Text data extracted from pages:
# # # #
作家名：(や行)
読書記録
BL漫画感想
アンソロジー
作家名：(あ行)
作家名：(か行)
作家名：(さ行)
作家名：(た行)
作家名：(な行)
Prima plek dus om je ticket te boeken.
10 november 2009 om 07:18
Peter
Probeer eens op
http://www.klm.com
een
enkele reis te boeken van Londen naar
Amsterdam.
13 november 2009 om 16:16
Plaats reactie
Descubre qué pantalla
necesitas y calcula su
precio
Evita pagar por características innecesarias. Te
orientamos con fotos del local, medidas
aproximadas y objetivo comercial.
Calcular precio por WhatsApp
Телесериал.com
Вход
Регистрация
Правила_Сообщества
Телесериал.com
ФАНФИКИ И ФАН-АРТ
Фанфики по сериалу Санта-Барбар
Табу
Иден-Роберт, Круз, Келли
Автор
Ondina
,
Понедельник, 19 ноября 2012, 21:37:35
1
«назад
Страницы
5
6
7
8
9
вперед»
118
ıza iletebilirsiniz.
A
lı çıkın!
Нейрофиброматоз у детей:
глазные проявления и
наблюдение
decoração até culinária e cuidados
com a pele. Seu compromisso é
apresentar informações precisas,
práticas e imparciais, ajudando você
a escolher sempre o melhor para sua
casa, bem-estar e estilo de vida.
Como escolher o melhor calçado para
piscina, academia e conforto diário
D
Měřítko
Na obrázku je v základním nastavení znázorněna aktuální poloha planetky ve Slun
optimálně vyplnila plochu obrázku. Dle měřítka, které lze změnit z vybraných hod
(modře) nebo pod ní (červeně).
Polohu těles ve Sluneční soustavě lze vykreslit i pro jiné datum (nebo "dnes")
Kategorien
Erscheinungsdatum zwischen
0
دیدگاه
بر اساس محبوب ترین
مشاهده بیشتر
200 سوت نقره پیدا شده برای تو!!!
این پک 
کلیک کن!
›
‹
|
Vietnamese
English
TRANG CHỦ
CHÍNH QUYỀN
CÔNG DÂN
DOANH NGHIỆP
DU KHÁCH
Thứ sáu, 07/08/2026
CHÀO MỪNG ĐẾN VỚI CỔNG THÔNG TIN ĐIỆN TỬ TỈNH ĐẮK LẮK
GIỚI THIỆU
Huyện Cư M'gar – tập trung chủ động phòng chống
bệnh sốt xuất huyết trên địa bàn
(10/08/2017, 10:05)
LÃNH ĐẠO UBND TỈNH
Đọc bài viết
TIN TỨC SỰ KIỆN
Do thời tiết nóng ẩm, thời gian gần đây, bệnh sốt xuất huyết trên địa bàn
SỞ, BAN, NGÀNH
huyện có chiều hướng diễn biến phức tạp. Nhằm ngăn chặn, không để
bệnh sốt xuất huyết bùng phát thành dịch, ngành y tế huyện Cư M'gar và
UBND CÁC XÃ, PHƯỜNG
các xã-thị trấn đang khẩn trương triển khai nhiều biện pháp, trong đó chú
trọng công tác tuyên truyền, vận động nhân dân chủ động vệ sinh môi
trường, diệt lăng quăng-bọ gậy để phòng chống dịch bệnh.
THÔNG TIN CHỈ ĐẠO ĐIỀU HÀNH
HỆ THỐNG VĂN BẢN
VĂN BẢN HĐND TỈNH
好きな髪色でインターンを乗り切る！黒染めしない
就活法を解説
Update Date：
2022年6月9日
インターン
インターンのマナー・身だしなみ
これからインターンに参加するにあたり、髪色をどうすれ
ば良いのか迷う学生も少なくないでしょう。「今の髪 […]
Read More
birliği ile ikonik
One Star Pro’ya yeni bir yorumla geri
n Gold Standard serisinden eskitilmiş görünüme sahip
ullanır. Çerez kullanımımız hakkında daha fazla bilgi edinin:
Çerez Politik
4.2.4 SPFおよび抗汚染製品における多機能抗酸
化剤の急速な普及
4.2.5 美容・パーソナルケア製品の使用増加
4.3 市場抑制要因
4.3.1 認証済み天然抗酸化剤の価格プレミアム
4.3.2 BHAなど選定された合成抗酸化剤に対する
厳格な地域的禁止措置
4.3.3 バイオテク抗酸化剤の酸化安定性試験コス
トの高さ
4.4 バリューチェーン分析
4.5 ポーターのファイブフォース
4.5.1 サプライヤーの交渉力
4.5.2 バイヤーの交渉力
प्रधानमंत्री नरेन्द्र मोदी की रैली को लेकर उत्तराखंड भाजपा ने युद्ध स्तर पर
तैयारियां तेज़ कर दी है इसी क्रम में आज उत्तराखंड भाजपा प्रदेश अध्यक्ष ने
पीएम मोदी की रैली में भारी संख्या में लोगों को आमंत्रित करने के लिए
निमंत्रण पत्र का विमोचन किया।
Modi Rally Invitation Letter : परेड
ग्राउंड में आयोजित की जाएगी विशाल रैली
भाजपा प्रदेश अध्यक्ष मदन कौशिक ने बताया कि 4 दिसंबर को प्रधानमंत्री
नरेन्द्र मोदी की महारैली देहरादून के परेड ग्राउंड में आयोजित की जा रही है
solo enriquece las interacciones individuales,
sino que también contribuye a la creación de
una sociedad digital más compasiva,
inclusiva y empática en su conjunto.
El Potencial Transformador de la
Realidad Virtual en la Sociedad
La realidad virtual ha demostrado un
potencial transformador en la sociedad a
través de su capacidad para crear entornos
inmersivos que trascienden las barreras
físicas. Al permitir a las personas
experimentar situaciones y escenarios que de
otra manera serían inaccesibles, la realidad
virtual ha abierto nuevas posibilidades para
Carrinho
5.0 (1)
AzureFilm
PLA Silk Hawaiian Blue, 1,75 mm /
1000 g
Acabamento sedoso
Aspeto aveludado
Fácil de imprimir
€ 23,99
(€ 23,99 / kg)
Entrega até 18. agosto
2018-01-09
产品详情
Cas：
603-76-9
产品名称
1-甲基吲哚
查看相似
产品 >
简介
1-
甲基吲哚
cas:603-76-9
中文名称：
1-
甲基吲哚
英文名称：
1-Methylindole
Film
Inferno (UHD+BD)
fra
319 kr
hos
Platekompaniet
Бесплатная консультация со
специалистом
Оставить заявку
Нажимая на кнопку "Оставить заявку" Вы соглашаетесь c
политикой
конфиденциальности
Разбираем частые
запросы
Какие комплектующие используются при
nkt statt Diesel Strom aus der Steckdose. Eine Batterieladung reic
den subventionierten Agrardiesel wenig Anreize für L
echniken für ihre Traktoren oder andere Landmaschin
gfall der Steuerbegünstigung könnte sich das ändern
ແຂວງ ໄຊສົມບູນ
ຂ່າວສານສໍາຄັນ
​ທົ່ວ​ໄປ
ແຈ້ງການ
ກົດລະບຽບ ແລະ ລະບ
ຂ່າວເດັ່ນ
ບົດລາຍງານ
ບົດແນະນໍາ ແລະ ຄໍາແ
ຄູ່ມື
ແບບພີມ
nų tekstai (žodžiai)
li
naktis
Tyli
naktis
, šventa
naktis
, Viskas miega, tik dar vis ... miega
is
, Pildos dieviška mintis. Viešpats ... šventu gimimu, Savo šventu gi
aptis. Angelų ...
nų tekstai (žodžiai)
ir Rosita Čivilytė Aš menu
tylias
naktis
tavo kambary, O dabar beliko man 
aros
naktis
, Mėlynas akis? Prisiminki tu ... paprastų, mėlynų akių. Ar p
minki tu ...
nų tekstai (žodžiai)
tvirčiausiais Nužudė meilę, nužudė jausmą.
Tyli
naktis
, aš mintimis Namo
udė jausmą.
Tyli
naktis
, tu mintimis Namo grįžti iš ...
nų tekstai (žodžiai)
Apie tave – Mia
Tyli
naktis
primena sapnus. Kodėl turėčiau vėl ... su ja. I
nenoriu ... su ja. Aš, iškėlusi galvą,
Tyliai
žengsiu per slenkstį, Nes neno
# # # #
§ Task to complete
Arrange the lines of every item above as a JSON list of strings, with one string for each line and blank lines left out.

§ Exercise solution
[
  "作家名：(や行)",
  "読書記録",
  "BL漫画感想",
  "アンソロジー",
  "作家名：(あ行)",
  "作家名：(か行)",
  "作家名：(さ行)",
  "作家名：(た行)",
  "作家名：(な行)",
  "Prima plek dus om je ticket te boeken.",
  "10 november 2009 om 07:18",
  "Peter",
  "Probeer eens op",
  "http://www.klm.com",
  "een",
  "enkele reis te boeken van Londen naar",
  "Amsterdam.",
  "13 november 2009 om 16:16",
  "Plaats reactie",
  "Descubre qué pantalla",
  "necesitas y calcula su",
  "precio",
  "Evita pagar por características innecesarias. Te",
  "orientamos con fotos del local, medidas",
  "aproximadas y objetivo comercial.",
  "Calcular precio por WhatsApp",
  "Телесериал.com",
  "Вход",
  "Регистрация",
  "Правила_Сообщества",
  "Телесериал.com",
  "ФАНФИКИ И ФАН-АРТ",
  "Фанфики по сериалу Санта-Барбар",
  "Табу",
  "Иден-Роберт, Круз, Келли",
  "Автор",
  "Ondina",
  ",",
  "Понедельник, 19 ноября 2012, 21:37:35",
  "1",
  "«назад",
  "Страницы",
  "5",
  "6",
  "7",
  "8",
  "9",
  "вперед»",
  "118",
  "ıza iletebilirsiniz.",
  "A",
  "lı çıkın!",
  "Нейрофиброматоз у детей:",
  "глазные проявления и",
  "наблюдение",
  "decoração até culinária e cuidados",
  "com a pele. Seu compromisso é",
  "apresentar informações precisas,",
  "práticas e imparciais, ajudando você",
  "a escolher sempre o melhor para sua",
  "casa, bem-estar e estilo de vida.",
  "Como escolher o melhor calçado para",
  "piscina, academia e conforto diário",
  "D",
  "Měřítko",
  "Na obrázku je v základním nastavení znázorněna aktuální poloha planetky ve Slun",
  "optimálně vyplnila plochu obrázku. Dle měřítka, které lze změnit z vybraných hod",
  "(modře) nebo pod ní (červeně).",
  "Polohu těles ve Sluneční soustavě lze vykreslit i pro jiné datum (nebo \"dnes\")",
  "Kategorien",
  "Erscheinungsdatum zwischen",
  "0",
  "دیدگاه",
  "بر اساس محبوب ترین",
  "مشاهده بیشتر",
  "200 سوت نقره پیدا شده برای تو!!!",
  "این پک ",
  "کلیک کن!",
  "›",
  "‹",
  "|",
  "Vietnamese",
  "English",
  "TRANG CHỦ",
  "CHÍNH QUYỀN",
  "CÔNG DÂN",
  "DOANH NGHIỆP",
  "DU KHÁCH",
  "Thứ sáu, 07/08/2026",
  "CHÀO MỪNG ĐẾN VỚI CỔNG THÔNG TIN ĐIỆN TỬ TỈNH ĐẮK LẮK",
  "GIỚI THIỆU",
  "Huyện Cư M'gar – tập trung chủ động phòng chống",
  "bệnh sốt xuất huyết trên địa bàn",
  "(10/08/2017, 10:05)",
  "LÃNH ĐẠO UBND TỈNH",
  "Đọc bài viết",
  "TIN TỨC SỰ KIỆN",
  "Do thời tiết nóng ẩm, thời gian gần đây, bệnh sốt xuất huyết trên địa bàn",
  "SỞ, BAN, NGÀNH",
  "huyện có chiều hướng diễn biến phức tạp. Nhằm ngăn chặn, không để",
  "bệnh sốt xuất huyết bùng phát thành dịch, ngành y tế huyện Cư M'gar và",
  "UBND CÁC XÃ, PHƯỜNG",
  "các xã-thị trấn đang khẩn trương triển khai nhiều biện pháp, trong đó chú",
  "trọng công tác tuyên truyền, vận động nhân dân chủ động vệ sinh môi",
  "trường, diệt lăng quăng-bọ gậy để phòng chống dịch bệnh.",
  "THÔNG TIN CHỈ ĐẠO ĐIỀU HÀNH",
  "HỆ THỐNG VĂN BẢN",
  "VĂN BẢN HĐND TỈNH",
  "好きな髪色でインターンを乗り切る！黒染めしない",
  "就活法を解説",
  "Update Date：",
  "2022年6月9日",
  "インターン",
  "インターンのマナー・身だしなみ",
  "これからインターンに参加するにあたり、髪色をどうすれ",
  "ば良いのか迷う学生も少なくないでしょう。「今の髪 […]",
  "Read More",
  "birliği ile ikonik",
  "One Star Pro’ya yeni bir yorumla geri",
  "n Gold Standard serisinden eskitilmiş görünüme sahip",
  "ullanır. Çerez kullanımımız hakkında daha fazla bilgi edinin:",
  "Çerez Politik",
  "4.2.4 SPFおよび抗汚染製品における多機能抗酸",
  "化剤の急速な普及",
  "4.2.5 美容・パーソナルケア製品の使用増加",
  "4.3 市場抑制要因",
  "4.3.1 認証済み天然抗酸化剤の価格プレミアム",
  "4.3.2 BHAなど選定された合成抗酸化剤に対する",
  "厳格な地域的禁止措置",
  "4.3.3 バイオテク抗酸化剤の酸化安定性試験コス",
  "トの高さ",
  "4.4 バリューチェーン分析",
  "4.5 ポーターのファイブフォース",
  "4.5.1 サプライヤーの交渉力",
  "4.5.2 バイヤーの交渉力",
  "प्रधानमंत्री नरेन्द्र मोदी की रैली को लेकर उत्तराखंड भाजपा ने युद्ध स्तर पर",
  "तैयारियां तेज़ कर दी है इसी क्रम में आज उत्तराखंड भाजपा प्रदेश अध्यक्ष ने",
  "पीएम मोदी की रैली में भारी संख्या में लोगों को आमंत्रित करने के लिए",
  "निमंत्रण पत्र का विमोचन किया।",
  "Modi Rally Invitation Letter : परेड",
  "ग्राउंड में आयोजित की जाएगी विशाल रैली",
  "भाजपा प्रदेश अध्यक्ष मदन कौशिक ने बताया कि 4 दिसंबर को प्रधानमंत्री",
  "नरेन्द्र मोदी की महारैली देहरादून के परेड ग्राउंड में आयोजित की जा रही है",
  "solo enriquece las interacciones individuales,",
  "sino que también contribuye a la creación de",
  "una sociedad digital más compasiva,",
  "inclusiva y empática en su conjunto.",
  "El Potencial Transformador de la",
  "Realidad Virtual en la Sociedad",
  "La realidad virtual ha demostrado un",
  "potencial transformador en la sociedad a",
  "través de su capacidad para crear entornos",
  "inmersivos que trascienden las barreras",
  "físicas. Al permitir a las personas",
  "experimentar situaciones y escenarios que de",
  "otra manera serían inaccesibles, la realidad",
  "virtual ha abierto nuevas posibilidades para",
  "Carrinho",
  "5.0 (1)",
  "AzureFilm",
  "PLA Silk Hawaiian Blue, 1,75 mm /",
  "1000 g",
  "Acabamento sedoso",
  "Aspeto aveludado",
  "Fácil de imprimir",
  "€ 23,99",
  "(€ 23,99 / kg)",
  "Entrega até 18. agosto",
  "2018-01-09",
  "产品详情",
  "Cas：",
  "603-76-9",
  "产品名称",
  "1-甲基吲哚",
  "查看相似",
  "产品 >",
  "简介",
  "1-",
  "甲基吲哚",
  "cas:603-76-9",
  "中文名称：",
  "1-",
  "甲基吲哚",
  "英文名称：",
  "1-Methylindole",
  "Film",
  "Inferno (UHD+BD)",
  "fra",
  "319 kr",
  "hos",
  "Platekompaniet",
  "Бесплатная консультация со",
  "специалистом",
  "Оставить заявку",
  "Нажимая на кнопку \"Оставить заявку\" Вы соглашаетесь c",
  "политикой",
  "конфиденциальности",
  "Разбираем частые",
  "запросы",
  "Какие комплектующие используются при",
  "nkt statt Diesel Strom aus der Steckdose. Eine Batterieladung reic",
  "den subventionierten Agrardiesel wenig Anreize für L",
  "echniken für ihre Traktoren oder andere Landmaschin",
  "gfall der Steuerbegünstigung könnte sich das ändern",
  "ແຂວງ ໄຊສົມບູນ",
  "ຂ່າວສານສໍາຄັນ",
  "​ທົ່ວ​ໄປ",
  "ແຈ້ງການ",
  "ກົດລະບຽບ ແລະ ລະບ",
  "ຂ່າວເດັ່ນ",
  "ບົດລາຍງານ",
  "ບົດແນະນໍາ ແລະ ຄໍາແ",
  "ຄູ່ມື",
  "ແບບພີມ",
  "nų tekstai (žodžiai)",
  "li",
  "naktis",
  "Tyli",
  "naktis",
  ", šventa",
  "naktis",
  ", Viskas miega, tik dar vis ... miega",
  "is",
  ", Pildos dieviška mintis. Viešpats ... šventu gimimu, Savo šventu gi",
  "aptis. Angelų ...",
  "nų tekstai (žodžiai)",
  "ir Rosita Čivilytė Aš menu",
  "tylias",
  "naktis",
  "tavo kambary, O dabar beliko man ",
  "aros",
  "naktis",
  ", Mėlynas akis? Prisiminki tu ... paprastų, mėlynų akių. Ar p",
  "minki tu ...",
  "nų tekstai (žodžiai)",
  "tvirčiausiais Nužudė meilę, nužudė jausmą.",
  "Tyli",
  "naktis",
  ", aš mintimis Namo",
  "udė jausmą.",
  "Tyli",
  "naktis",
  ", tu mintimis Namo grįžti iš ...",
  "nų tekstai (žodžiai)",
  "Apie tave – Mia",
  "Tyli",
  "naktis",
  "primena sapnus. Kodėl turėčiau vėl ... su ja. I",
  "nenoriu ... su ja. Aš, iškėlusi galvą,",
  "Tyliai",
  "žengsiu per slenkstį, Nes neno"
]